The section below shows the generalised data model of i-ARM system that primarily makes use of the SQL Azure database for storing its configurations and operational data.

The design shows the schema of underlying key tables used by i-ARM and their relationship with different tables in the system. The database is normalized with third normal form standard to achieve data integrity, efficient storage, flexibility as well as the query performance for the reporting.

The design shows the schema of underlying key tables used by i-ARM and their relationship with different tables in the system. The database is normalized with third normal form standard to achieve data integrity, efficient storage, flexibility as well as the query performance for the reporting.

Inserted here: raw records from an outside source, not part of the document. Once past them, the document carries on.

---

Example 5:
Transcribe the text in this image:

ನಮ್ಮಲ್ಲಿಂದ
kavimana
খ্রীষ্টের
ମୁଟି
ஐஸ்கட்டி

Data security and compliance:

  • Due to the use of Azure SQL database offering as the backend of i-ARM, the Data at rest is encrypted using Transparent Data Encryption (TDE).
  • Role-based access control (RBAC) ensures that users have access only to the data they need.

Image

Core Entities

  1. FileDetails

    Central to the schema, this table captures metadata for each file ingested into the system. It links to source instances, sensitivity and retention labels, and includes flags for legal hold, file status, and disposition tracking.

  2. DisposalDetails

    Tracks the lifecycle events of files, such as disposition and archival reviews. It ensures compliance with retention schedules by linking to labels and reviewers.

  3. SensitiveInfoTypeData

    Stores insights from data scans, capturing the presence of sensitive information types (e.g., PII) within files, along with confidence levels, matching keywords, and operations detected.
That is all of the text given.